彼は本気でそう思っているのだ。自分がどれほど傷ついたかより、障壁がどれほど持つかより、この一瞬の景色が美しく整ったことを喜ぶ。その美しさを誰かに見てほしいと願い、エララに見てほしいと願う。


それが嬉しくて、苦しくて、耐えられない。


「綺麗よ。本当に、言葉を失うほどに綺麗。でも、その綺麗さが、あなたを殺そうとしているのよ」


エララは震える声で答える。


「悔しいくらいに、綺麗。わたしがどんなに足掻いても、この景色には勝てない。あなたがこれほどまでに愛しているのだから」


「なら、守る価値がある。君がそう言ってくれるなら、私はこの命を燃やし尽くしてでも、この景色を永遠に留めてみせる」


「違う。そうじゃないの。わたしは、あなたに生きてほしいの。この景色と一緒に滅びるあなたなんて、見たくない」


彼女は首を振る。涙が頬を伝い、顎から落ちる。封じはそれを小さな真珠に変えようとしたが、エララは竜の魔力で拒んだ。涙は涙のまま、土に染み込んでいく。

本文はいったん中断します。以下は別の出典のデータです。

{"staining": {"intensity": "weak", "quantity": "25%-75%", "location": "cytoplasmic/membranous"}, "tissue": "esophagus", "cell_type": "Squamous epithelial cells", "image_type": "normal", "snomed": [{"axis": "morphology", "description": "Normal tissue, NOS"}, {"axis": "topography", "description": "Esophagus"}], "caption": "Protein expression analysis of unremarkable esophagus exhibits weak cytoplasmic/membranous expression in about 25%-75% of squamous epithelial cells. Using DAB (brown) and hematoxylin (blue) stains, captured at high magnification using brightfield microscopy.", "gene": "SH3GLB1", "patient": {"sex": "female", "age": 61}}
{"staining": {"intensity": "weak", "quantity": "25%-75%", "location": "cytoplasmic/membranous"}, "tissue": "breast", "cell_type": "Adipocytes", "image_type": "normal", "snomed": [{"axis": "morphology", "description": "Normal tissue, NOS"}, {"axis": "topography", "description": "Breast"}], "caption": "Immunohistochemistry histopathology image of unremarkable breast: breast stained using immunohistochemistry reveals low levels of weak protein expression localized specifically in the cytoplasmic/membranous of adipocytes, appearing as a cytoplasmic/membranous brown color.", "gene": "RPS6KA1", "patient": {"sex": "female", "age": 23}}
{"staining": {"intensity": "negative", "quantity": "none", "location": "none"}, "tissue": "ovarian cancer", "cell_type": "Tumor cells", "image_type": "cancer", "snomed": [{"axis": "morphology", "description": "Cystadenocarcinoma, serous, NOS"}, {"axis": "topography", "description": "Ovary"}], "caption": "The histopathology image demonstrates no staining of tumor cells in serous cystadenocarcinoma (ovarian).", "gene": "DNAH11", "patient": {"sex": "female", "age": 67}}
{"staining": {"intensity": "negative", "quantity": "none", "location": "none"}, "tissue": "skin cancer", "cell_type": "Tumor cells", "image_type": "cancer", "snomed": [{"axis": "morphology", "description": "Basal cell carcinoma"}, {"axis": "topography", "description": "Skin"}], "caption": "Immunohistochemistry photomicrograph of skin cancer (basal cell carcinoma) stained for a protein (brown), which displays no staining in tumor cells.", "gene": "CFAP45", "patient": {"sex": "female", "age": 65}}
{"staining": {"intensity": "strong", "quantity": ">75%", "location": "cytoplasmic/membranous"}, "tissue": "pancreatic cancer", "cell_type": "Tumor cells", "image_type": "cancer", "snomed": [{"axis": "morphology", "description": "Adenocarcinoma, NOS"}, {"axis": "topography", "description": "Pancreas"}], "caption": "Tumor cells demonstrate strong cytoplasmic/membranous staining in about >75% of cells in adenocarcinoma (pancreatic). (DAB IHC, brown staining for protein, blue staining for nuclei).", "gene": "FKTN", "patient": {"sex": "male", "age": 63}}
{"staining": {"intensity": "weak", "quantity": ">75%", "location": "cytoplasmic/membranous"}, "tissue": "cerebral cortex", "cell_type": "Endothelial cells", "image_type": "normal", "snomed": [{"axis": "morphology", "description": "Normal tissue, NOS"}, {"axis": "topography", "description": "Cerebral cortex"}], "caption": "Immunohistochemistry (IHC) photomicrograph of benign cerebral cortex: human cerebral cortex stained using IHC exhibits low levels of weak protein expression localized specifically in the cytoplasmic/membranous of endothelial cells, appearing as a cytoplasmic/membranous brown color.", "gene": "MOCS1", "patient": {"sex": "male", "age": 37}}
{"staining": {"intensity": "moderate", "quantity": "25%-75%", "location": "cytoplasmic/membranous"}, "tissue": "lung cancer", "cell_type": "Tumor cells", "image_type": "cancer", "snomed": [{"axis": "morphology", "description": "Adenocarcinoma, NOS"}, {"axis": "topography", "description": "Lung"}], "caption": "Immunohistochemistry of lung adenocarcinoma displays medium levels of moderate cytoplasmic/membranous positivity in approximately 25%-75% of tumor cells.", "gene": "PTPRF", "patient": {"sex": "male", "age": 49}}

「綺麗だから、あなたに見ていてほしいの。あなたがいなくなった景色なんて、わたしにはただの棺桶よ」


アレスの微笑みが、ほんの少しだけ崩れる。


それでも彼は何も言わない。


外では再び魔王軍の咆哮が高まる。黒い影が障壁の縁に集まり、次の衝撃を準備している。空の亀裂は塞がりきらず、細い傷跡として残ったままだ。星は降り続けている。繊細な庭はまだその姿を保っているが、その美しさは薄氷の上に置かれた花冠のように危うい。


エララはアレスの隣に膝をつく。


彼を抱きしめたい。術式を壊してでも連れ去りたい。竜の力で眠らせ、翼に包み、どこか遠くへ逃げたい。そんな衝動が何度も胸を叩く。以前の彼女なら、迷わずそうしただろう。彼の意志など知ったことではないと、愛の名のもとに奪い去っただろう。


だが今は、彼の意志を踏みにじれない。


だからこそ苦しい。


「あなたがわたしを忘れても――」


言葉が途切れる。忘れられる未来を想像するだけで、喉の奥が焼ける。


「それでも、あなたを生かす方法を探す」


アレスは答えない。


ただ再び空を見上げる。彼の横顔には疲労の影が深く刻まれる。血の気は薄い。それでも視線は星流れの角度を追い、亀裂の位置を測り、霧の濃度を確かめる。彼の心はまだ箱庭にあった。エララの言葉は届いたかもしれない。しかし、彼を動かすには足りない。


足りないのだ。


愛だけでは、理想に殉じようとする彼を止められない。


その事実が、二人の間に静かに横たわる。


白百合の野に、ひときわ冷たい風が吹く。障壁の外から染み込んだ瘴気が、薄い灰色の帯となって足元を這う。アレスは反射のように指を動かし、それを銀の蝶へと変えた。蝶は二人の間をふわりと舞い、やがて星屑となって消えていく。


エララはその光を見つめる。


鮮烈だ。どこまでも鮮烈だ。だからこそ残酷だ。


アレスは立ち上がろうとする。足元がふらつく。エララは咄嗟に手を伸ばす。今度は彼も拒まない。彼の腕は熱く、軽く、震えている。


「次が来る」


アレスの声は乾いている。


「ここに残るのか」


「あなたが止まらないなら、わたしも止まらない」


二人は並んで、ひび割れた星空を見上げる。


防壁の外で闇が膨れ上がる。魔王軍の次の波が、黒い潮のように迫っている。この庭の星々はなお降り続け、白百合はなお咲き誇り、霧はなお優雅にたなびく。無傷ではない空間の内側で、ただ二つの心だけが、修復できない亀裂を抱える。


エララはアレスの横顔を見る。


彼は理想の景色を見るのだ。


彼女は、彼だけを見つめる。


同じ星空の下に立ちながら、二人の視線は最後まで交わらなかった。